Het was een jongen en zijn ouders noemde hem Carl Olof.
Carl was de zoon van Alfred Jansson en Charlotta Svensson.
Carl had één zus:
– Hanna
Carl had drie broers:
– Erik
– Vitalis
– Ossian
In het jaar 1912 woonde hij in Öerbro.
Op 10 april 1012 ging hij als derde klas passagier aan boord van de RMS Titanic om naar Nebraska te gaan, om bij zijn broer te gaan wonen.
Carl verliet Zweden zonder toestemming van de autoriteiten om aan zijn dienstplicht in het leger te ontkomen.
In Kopenhagen kocht hij de reispapieren en de bootticket. Carl reisde samen met August Wennerström en Gunnar Tenglin.
In de nacht van 14 op 15 april 1912 sliep Carl al toen het schip om 23:39 uur tegen een ijsberg aan botste. Hij haastte zich naar het dek om in een reddingsboot te komen, maar de bemanningsleden weigerde hem een plek te geven omdat dit alleen bestemd was voor vrouwen en kinderen. Carl ging terug naar zijn hut om zijn spullen te verzamelen, maar omdat het water al binnenkwam, vertrok hij met enkel een horloge.
Carl was ooggetuigen toen eerste stuurman William MacMaster Murdoch in de chaos een pistool in zijn mond stak en zelfmoord pleegde.
Om 2:05 uur waren alle sloepen weg, Carl haastte zich met August naar het achterdek, daar stapte ze over de reling en sprongen in het water. In het ijskoude water hield hij zich met circa twintig anderen urenlang vast aan een gevallen reddingsvlot. Carl zag hoe iedereen, die het vlot vast hield, één voor één overleed en het vlot los liet. Na een tijdje kon het vlot worden omgekeerd en konden de drenkelingen op het vlot klimmen. Andere personen die uit het water een plek bemachtigden in een sloep, waren personen van verschillende nationaliteiten en klassen.
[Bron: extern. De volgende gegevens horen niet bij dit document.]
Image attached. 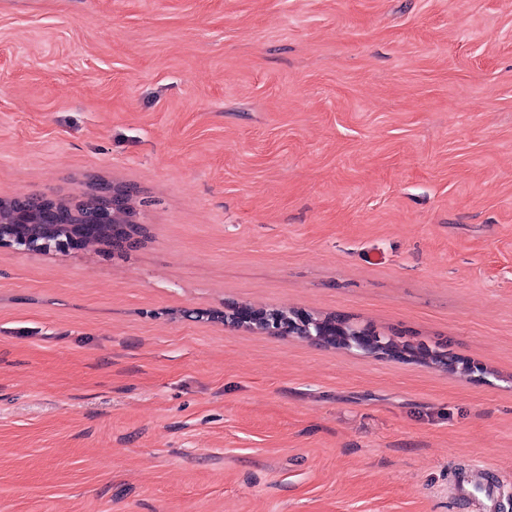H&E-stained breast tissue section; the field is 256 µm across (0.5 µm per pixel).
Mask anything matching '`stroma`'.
I'll use <instances>...</instances> for the list:
<instances>
[{
    "mask_svg": "<svg viewBox=\"0 0 512 512\" xmlns=\"http://www.w3.org/2000/svg\"><path fill=\"white\" fill-rule=\"evenodd\" d=\"M94 178L140 247L0 246V512H512V0H0V199ZM302 320L305 324H300L301 327L305 330V336H309L312 340L317 339L318 336H336L339 341H345L351 336V339L348 341V348L355 350H364L368 344L371 335L376 334V331L367 326H352L349 330L343 326L336 327V324L330 327L329 329H325L320 326V332L313 336L307 330L309 329V325L312 323L309 321L304 315L302 316ZM375 350L385 353L386 355L391 353H406L412 359H417L423 363L436 365L442 364L443 366L448 367V372L450 373L469 375L470 372V368L468 366H463L459 360L450 356L449 353L444 354V352L429 351L426 348L414 347L410 344H400L388 336H375L374 344L367 351L376 353Z\"/></svg>",
    "mask_w": 512,
    "mask_h": 512,
    "instance_id": "1",
    "label": "stroma"
}]
</instances>
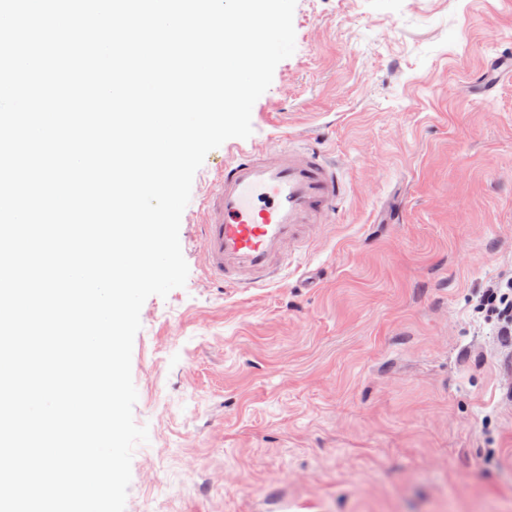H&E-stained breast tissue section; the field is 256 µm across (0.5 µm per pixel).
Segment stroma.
<instances>
[{
  "mask_svg": "<svg viewBox=\"0 0 512 512\" xmlns=\"http://www.w3.org/2000/svg\"><path fill=\"white\" fill-rule=\"evenodd\" d=\"M295 52L212 150L180 224L184 287L132 350L125 512H512V345L473 310L512 274V0H296ZM291 139L347 185L279 276L208 275L200 203L231 149Z\"/></svg>",
  "mask_w": 512,
  "mask_h": 512,
  "instance_id": "stroma-1",
  "label": "stroma"
}]
</instances>
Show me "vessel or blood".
I'll list each match as a JSON object with an SVG mask.
<instances>
[{
  "label": "vessel or blood",
  "instance_id": "b4317fda",
  "mask_svg": "<svg viewBox=\"0 0 512 512\" xmlns=\"http://www.w3.org/2000/svg\"><path fill=\"white\" fill-rule=\"evenodd\" d=\"M343 195L336 169L315 148L280 145L225 158L205 202L201 245L221 282H264L300 242L327 222Z\"/></svg>",
  "mask_w": 512,
  "mask_h": 512
}]
</instances>
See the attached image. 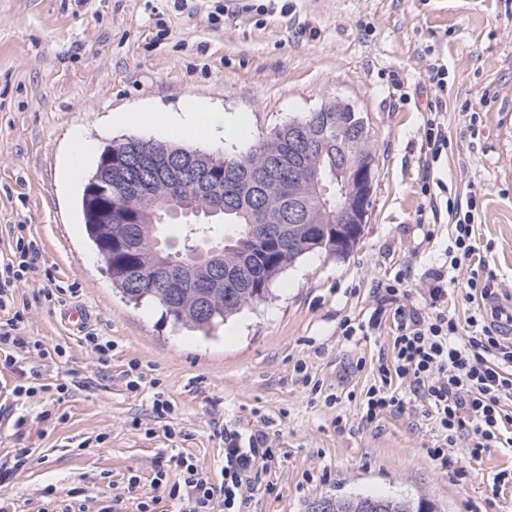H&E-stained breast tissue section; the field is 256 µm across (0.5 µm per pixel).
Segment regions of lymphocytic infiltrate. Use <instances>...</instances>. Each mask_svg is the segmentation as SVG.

Om 7:00 in de ochtend werd hij pas uit het water gered en verzorgd op de Carpathia. Op dat moment was hij zwaar onderkoeld. Carl en August waren een van de minder dan vijftig personen die levend uit het water is gehaald.
Toen hij in New York kwam werd hij door de White Star Line voorzien van kleding en 10 dollar. Hij werd gebracht naar de Salvation Army’s Cadet School, daar kreeg hij nog eens 25 dollar in ontvangst van een comité.
Op 24 april 1912 reisde hij met Oscar Hedman en Anna Sjöblom af naar Chicago, hij kon zich eindelijk bij zijn broer in Nebraska vestigen.
Carl veranderde zijn naam in ‘Carl Johnson’ en pakte zijn werk als timmerman weer op, later werd hij aannemer. Carl keerde nooit meer terug naar Zweden.
Op 3 mei 1923 trouwde Carl met Edith Syverson.
Carl en Edith kregen samen geen kinderen.
Op 23 maart 1978 overleed Carl aan een herseninfarct, hij werd 87 jaar.